ABOUT THIS EXERCISE:
From the records below, transcribe exactly the lines that begin at the line with "Why do we collect this information" and end at the line with "I2-CoRT collects the", both included.

===== DATA PROVIDED =====

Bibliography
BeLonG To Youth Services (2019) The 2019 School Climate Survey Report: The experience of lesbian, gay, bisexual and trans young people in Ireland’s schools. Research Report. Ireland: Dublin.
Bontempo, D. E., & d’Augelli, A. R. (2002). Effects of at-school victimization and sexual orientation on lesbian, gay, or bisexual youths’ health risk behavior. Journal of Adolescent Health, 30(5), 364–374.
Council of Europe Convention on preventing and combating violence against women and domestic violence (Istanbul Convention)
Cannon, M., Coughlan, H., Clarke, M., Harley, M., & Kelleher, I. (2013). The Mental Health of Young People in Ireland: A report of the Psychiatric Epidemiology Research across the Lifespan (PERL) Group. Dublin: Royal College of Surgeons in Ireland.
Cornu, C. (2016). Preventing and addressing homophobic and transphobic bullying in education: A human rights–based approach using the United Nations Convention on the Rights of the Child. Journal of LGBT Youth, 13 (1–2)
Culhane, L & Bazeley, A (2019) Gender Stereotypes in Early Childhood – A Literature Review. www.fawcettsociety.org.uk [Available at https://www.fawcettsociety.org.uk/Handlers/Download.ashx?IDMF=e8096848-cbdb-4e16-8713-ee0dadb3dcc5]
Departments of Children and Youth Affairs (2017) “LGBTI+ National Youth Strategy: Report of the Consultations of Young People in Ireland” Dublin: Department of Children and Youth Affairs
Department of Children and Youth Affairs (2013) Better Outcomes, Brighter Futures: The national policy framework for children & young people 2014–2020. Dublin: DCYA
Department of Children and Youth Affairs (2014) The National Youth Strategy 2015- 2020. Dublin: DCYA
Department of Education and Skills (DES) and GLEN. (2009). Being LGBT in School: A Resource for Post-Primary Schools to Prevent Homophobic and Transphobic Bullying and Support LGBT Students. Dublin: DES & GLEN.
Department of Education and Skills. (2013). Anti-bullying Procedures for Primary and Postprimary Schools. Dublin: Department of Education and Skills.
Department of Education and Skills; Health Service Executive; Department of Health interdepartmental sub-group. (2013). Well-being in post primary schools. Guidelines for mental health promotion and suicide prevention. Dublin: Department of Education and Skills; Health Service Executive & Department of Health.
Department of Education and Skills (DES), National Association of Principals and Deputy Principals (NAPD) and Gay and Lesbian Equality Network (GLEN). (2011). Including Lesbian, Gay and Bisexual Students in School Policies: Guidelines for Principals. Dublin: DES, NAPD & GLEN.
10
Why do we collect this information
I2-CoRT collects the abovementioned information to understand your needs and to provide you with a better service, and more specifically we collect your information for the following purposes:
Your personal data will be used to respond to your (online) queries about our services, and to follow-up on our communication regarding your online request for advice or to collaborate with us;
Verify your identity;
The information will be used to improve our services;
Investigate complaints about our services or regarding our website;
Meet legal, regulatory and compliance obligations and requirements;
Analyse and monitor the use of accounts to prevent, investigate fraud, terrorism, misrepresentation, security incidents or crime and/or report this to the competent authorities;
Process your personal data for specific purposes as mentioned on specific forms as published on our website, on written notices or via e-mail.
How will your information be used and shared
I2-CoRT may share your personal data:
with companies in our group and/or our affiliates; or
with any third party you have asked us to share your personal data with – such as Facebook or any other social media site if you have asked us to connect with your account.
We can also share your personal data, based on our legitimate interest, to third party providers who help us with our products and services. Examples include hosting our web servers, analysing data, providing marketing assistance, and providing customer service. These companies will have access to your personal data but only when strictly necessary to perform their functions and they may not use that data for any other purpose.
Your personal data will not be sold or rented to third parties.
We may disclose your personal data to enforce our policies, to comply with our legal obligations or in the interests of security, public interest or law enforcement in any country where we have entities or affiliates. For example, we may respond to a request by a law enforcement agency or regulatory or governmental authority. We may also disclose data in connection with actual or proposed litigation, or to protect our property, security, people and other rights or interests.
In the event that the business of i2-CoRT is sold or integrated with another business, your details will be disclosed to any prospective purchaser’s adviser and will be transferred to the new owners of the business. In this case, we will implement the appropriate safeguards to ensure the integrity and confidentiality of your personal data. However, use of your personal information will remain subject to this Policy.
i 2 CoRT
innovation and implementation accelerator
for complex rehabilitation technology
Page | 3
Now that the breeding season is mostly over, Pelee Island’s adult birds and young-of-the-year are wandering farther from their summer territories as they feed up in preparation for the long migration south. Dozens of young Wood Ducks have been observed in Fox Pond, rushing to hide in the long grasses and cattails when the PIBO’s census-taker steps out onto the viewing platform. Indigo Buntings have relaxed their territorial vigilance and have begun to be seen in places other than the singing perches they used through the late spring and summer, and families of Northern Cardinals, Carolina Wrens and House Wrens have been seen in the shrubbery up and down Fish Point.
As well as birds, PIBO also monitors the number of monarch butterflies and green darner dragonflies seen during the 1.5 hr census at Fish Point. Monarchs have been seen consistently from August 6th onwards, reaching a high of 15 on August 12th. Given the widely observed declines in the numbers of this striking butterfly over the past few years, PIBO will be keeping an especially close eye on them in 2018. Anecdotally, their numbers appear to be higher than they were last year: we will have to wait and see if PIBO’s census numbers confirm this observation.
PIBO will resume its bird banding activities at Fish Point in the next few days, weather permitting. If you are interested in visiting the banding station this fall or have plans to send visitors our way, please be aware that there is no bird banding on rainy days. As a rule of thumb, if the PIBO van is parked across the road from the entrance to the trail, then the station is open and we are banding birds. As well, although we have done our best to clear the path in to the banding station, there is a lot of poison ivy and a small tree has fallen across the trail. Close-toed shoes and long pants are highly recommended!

=====

WRITTEN REPLY:
Why do we collect this information
I2-CoRT collects the abovementioned information to understand your needs and to provide you with a better service, and more specifically we collect your information for the following purposes:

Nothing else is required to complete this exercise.